[Exercise data]
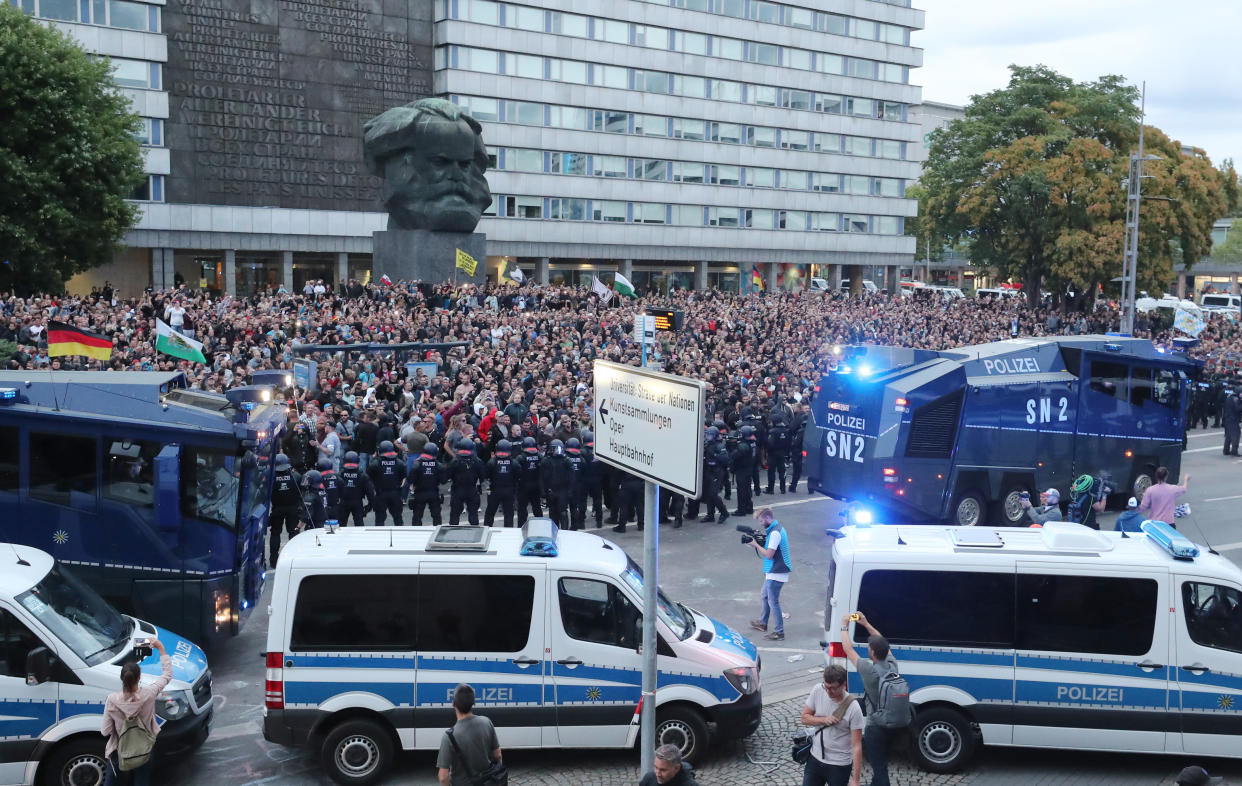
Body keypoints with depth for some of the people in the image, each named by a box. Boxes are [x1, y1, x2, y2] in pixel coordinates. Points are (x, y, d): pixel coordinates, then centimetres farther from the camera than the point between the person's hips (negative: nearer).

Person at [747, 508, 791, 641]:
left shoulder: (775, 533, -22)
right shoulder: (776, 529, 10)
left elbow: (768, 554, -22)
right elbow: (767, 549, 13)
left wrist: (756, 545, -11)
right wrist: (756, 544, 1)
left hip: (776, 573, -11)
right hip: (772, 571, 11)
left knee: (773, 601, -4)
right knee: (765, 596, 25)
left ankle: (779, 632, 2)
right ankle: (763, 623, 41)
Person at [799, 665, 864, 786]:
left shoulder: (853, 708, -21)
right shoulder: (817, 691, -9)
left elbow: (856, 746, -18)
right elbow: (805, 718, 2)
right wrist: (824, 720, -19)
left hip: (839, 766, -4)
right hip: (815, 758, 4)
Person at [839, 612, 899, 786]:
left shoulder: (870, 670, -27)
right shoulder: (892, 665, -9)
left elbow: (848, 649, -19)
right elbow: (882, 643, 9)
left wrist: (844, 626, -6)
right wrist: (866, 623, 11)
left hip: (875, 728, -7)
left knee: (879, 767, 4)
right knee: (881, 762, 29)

[Your objective] Render the material above as a Markdown table with two columns, Row and Line. Give each line its own numbered row, skip blank lines, and leave out the picture.

[Written answer]
| Row | Line |
|---|---|
| 1 | Body keypoints with depth for some of the people in the image, each named by a box. Boxes are [x1, y1, x2, y2] in pixel coordinates. Points are (x, y, d): pixel coordinates, then centimetres farther from the camera than the point between the person's hips (negative: nearer). |
| 2 | Person at [747, 508, 791, 641]: |
| 3 | left shoulder: (775, 533, -22) |
| 4 | right shoulder: (776, 529, 10) |
| 5 | left elbow: (768, 554, -22) |
| 6 | right elbow: (767, 549, 13) |
| 7 | left wrist: (756, 545, -11) |
| 8 | right wrist: (756, 544, 1) |
| 9 | left hip: (776, 573, -11) |
| 10 | right hip: (772, 571, 11) |
| 11 | left knee: (773, 601, -4) |
| 12 | right knee: (765, 596, 25) |
| 13 | left ankle: (779, 632, 2) |
| 14 | right ankle: (763, 623, 41) |
| 15 | Person at [799, 665, 864, 786]: |
| 16 | left shoulder: (853, 708, -21) |
| 17 | right shoulder: (817, 691, -9) |
| 18 | left elbow: (856, 746, -18) |
| 19 | right elbow: (805, 718, 2) |
| 20 | right wrist: (824, 720, -19) |
| 21 | left hip: (839, 766, -4) |
| 22 | right hip: (815, 758, 4) |
| 23 | Person at [839, 612, 899, 786]: |
| 24 | left shoulder: (870, 670, -27) |
| 25 | right shoulder: (892, 665, -9) |
| 26 | left elbow: (848, 649, -19) |
| 27 | right elbow: (882, 643, 9) |
| 28 | left wrist: (844, 626, -6) |
| 29 | right wrist: (866, 623, 11) |
| 30 | left hip: (875, 728, -7) |
| 31 | left knee: (879, 767, 4) |
| 32 | right knee: (881, 762, 29) |